Task objective:
Output every line below exactly, please, omitting pictures.

Dataset entries
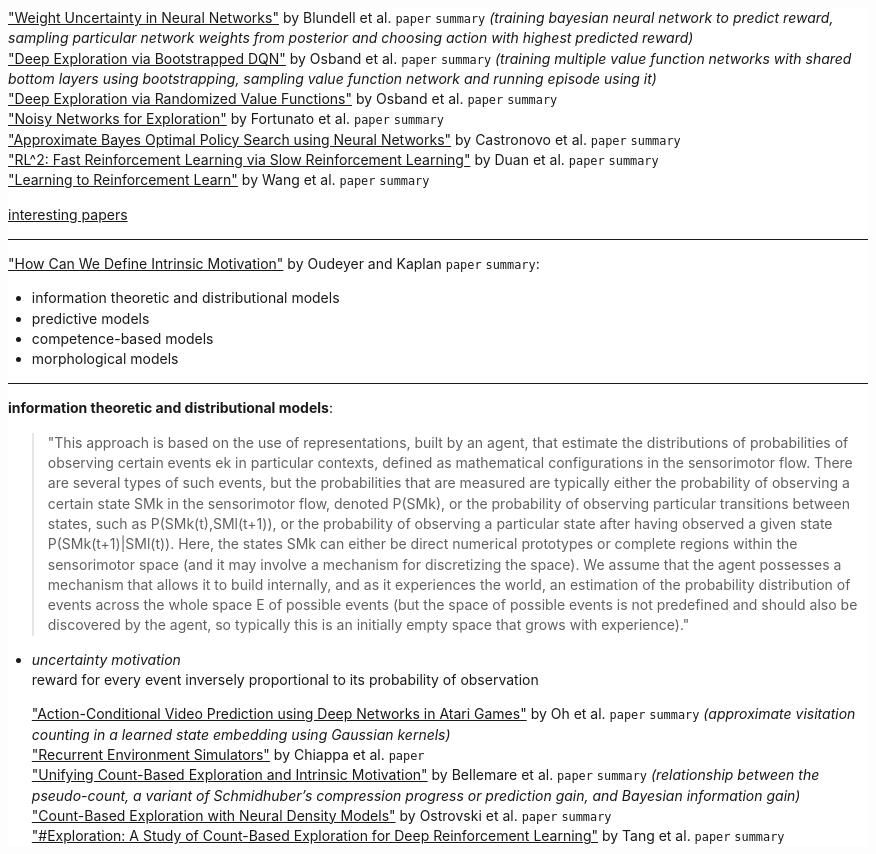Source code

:   ["Weight Uncertainty in Neural Networks"](#weight-uncertainty-in-neural-networks-blundell-cornebise-kavukcuoglu-wierstra) by Blundell et al. `paper` `summary`  *(training bayesian neural network to predict reward, sampling particular network weights from posterior and choosing action with highest predicted reward)*  
  ["Deep Exploration via Bootstrapped DQN"](#deep-exploration-via-bootstrapped-dqn-osband-blundell-pritzel-van-roy) by Osband et al. `paper` `summary`  *(training multiple value function networks with shared bottom layers using bootstrapping, sampling value function network and running episode using it)*  
  ["Deep Exploration via Randomized Value Functions"](#deep-exploration-via-randomized-value-functions-osband-russo-wen-van-roy) by Osband et al. `paper` `summary`  
  ["Noisy Networks for Exploration"](#noisy-networks-for-exploration-fortunato-et-al) by Fortunato et al. `paper` `summary`  
  ["Approximate Bayes Optimal Policy Search using Neural Networks"](#approximate-bayes-optimal-policy-search-using-neural-networks-castronovo-francois-lavet-fonteneau-ernst-couetoux) by Castronovo et al. `paper` `summary`  
  ["RL^2: Fast Reinforcement Learning via Slow Reinforcement Learning"](#rl2-fast-reinforcement-learning-via-slow-reinforcement-learning-duan-schulman-chen-bartlett-sutskever-abbeel) by Duan et al. `paper` `summary`  
  ["Learning to Reinforcement Learn"](#learning-to-reinforcement-learn-wang-et-al) by Wang et al. `paper` `summary`  

  [interesting papers](#interesting-papers---exploration-and-intrinsic-motivation---bayesian-exploration-models)

----

  ["How Can We Define Intrinsic Motivation"](#how-can-we-define-intrinsic-motivation-oudeyer-kaplan) by Oudeyer and Kaplan `paper` `summary`:
  - information theoretic and distributional models
  - predictive models
  - competence-based models
  - morphological models

----

  **information theoretic and distributional models**:  
>	"This approach is based on the use of representations, built by an agent, that estimate the distributions of probabilities of observing certain events ek in particular contexts, defined as mathematical configurations in the sensorimotor flow. There are several types of such events, but the probabilities that are measured are typically either the probability of observing a certain state SMk in the sensorimotor flow, denoted P(SMk), or the probability of observing particular transitions between states, such as P(SMk(t),SMl(t+1)), or the probability of observing a particular state after having observed a given state P(SMk(t+1)|SMl(t)). Here, the states SMk can either be direct numerical prototypes or complete regions within the sensorimotor space (and it may involve a mechanism for discretizing the space). We assume that the agent possesses a mechanism that allows it to build internally, and as it experiences the world, an estimation of the probability distribution of events across the whole space E of possible events (but the space of possible events is not predefined and should also be discovered by the agent, so typically this is an initially empty space that grows with experience)."

  - *uncertainty motivation*  
	reward for every event inversely proportional to its probability of observation  

	["Action-Conditional Video Prediction using Deep Networks in Atari Games"](#action-conditional-video-prediction-using-deep-networks-in-atari-games-oh-guo-lee-lewis-singh) by Oh et al. `paper` `summary`  *(approximate visitation counting in a learned state embedding using Gaussian kernels)*  
	["Recurrent Environment Simulators"](https://arxiv.org/abs/1704.02254) by Chiappa et al. `paper`  
	["Unifying Count-Based Exploration and Intrinsic Motivation"](#unifying-count-based-exploration-and-intrinsic-motivation-bellemare-srinivasan-ostrovski-schaul-saxton-munos) by Bellemare et al. `paper` `summary`  *(relationship between the pseudo-count, a variant of Schmidhuber’s compression progress or prediction gain, and Bayesian information gain)*  
	["Count-Based Exploration with Neural Density Models"](#count-based-exploration-with-neural-density-models-ostrovski-bellemare-van-den-oord-munos) by Ostrovski et al. `paper` `summary`  
	["\#Exploration: A Study of Count-Based Exploration for Deep Reinforcement Learning"](#exploration-a-study-of-count-based-exploration-for-deep-reinforcement-learning-tang-et-al) by Tang et al. `paper` `summary`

Output for this exercise:
Source code

:   ["Weight Uncertainty in Neural Networks"](#weight-uncertainty-in-neural-networks-blundell-cornebise-kavukcuoglu-wierstra) by Blundell et al. `paper` `summary`  *(training bayesian neural network to predict reward, sampling particular network weights from posterior and choosing action with highest predicted reward)*  
  ["Deep Exploration via Bootstrapped DQN"](#deep-exploration-via-bootstrapped-dqn-osband-blundell-pritzel-van-roy) by Osband et al. `paper` `summary`  *(training multiple value function networks with shared bottom layers using bootstrapping, sampling value function network and running episode using it)*  
  ["Deep Exploration via Randomized Value Functions"](#deep-exploration-via-randomized-value-functions-osband-russo-wen-van-roy) by Osband et al. `paper` `summary`  
  ["Noisy Networks for Exploration"](#noisy-networks-for-exploration-fortunato-et-al) by Fortunato et al. `paper` `summary`  
  ["Approximate Bayes Optimal Policy Search using Neural Networks"](#approximate-bayes-optimal-policy-search-using-neural-networks-castronovo-francois-lavet-fonteneau-ernst-couetoux) by Castronovo et al. `paper` `summary`  
  ["RL^2: Fast Reinforcement Learning via Slow Reinforcement Learning"](#rl2-fast-reinforcement-learning-via-slow-reinforcement-learning-duan-schulman-chen-bartlett-sutskever-abbeel) by Duan et al. `paper` `summary`  
  ["Learning to Reinforcement Learn"](#learning-to-reinforcement-learn-wang-et-al) by Wang et al. `paper` `summary`  

  [interesting papers](#interesting-papers---exploration-and-intrinsic-motivation---bayesian-exploration-models)

----

  ["How Can We Define Intrinsic Motivation"](#how-can-we-define-intrinsic-motivation-oudeyer-kaplan) by Oudeyer and Kaplan `paper` `summary`:
  - information theoretic and distributional models
  - predictive models
  - competence-based models
  - morphological models

----

  **information theoretic and distributional models**:  
>	"This approach is based on the use of representations, built by an agent, that estimate the distributions of probabilities of observing certain events ek in particular contexts, defined as mathematical configurations in the sensorimotor flow. There are several types of such events, but the probabilities that are measured are typically either the probability of observing a certain state SMk in the sensorimotor flow, denoted P(SMk), or the probability of observing particular transitions between states, such as P(SMk(t),SMl(t+1)), or the probability of observing a particular state after having observed a given state P(SMk(t+1)|SMl(t)). Here, the states SMk can either be direct numerical prototypes or complete regions within the sensorimotor space (and it may involve a mechanism for discretizing the space). We assume that the agent possesses a mechanism that allows it to build internally, and as it experiences the world, an estimation of the probability distribution of events across the whole space E of possible events (but the space of possible events is not predefined and should also be discovered by the agent, so typically this is an initially empty space that grows with experience)."

  - *uncertainty motivation*  
	reward for every event inversely proportional to its probability of observation  

	["Action-Conditional Video Prediction using Deep Networks in Atari Games"](#action-conditional-video-prediction-using-deep-networks-in-atari-games-oh-guo-lee-lewis-singh) by Oh et al. `paper` `summary`  *(approximate visitation counting in a learned state embedding using Gaussian kernels)*  
	["Recurrent Environment Simulators"](https://arxiv.org/abs/1704.02254) by Chiappa et al. `paper`  
	["Unifying Count-Based Exploration and Intrinsic Motivation"](#unifying-count-based-exploration-and-intrinsic-motivation-bellemare-srinivasan-ostrovski-schaul-saxton-munos) by Bellemare et al. `paper` `summary`  *(relationship between the pseudo-count, a variant of Schmidhuber’s compression progress or prediction gain, and Bayesian information gain)*  
	["Count-Based Exploration with Neural Density Models"](#count-based-exploration-with-neural-density-models-ostrovski-bellemare-van-den-oord-munos) by Ostrovski et al. `paper` `summary`  
	["\#Exploration: A Study of Count-Based Exploration for Deep Reinforcement Learning"](#exploration-a-study-of-count-based-exploration-for-deep-reinforcement-learning-tang-et-al) by Tang et al. `paper` `summary`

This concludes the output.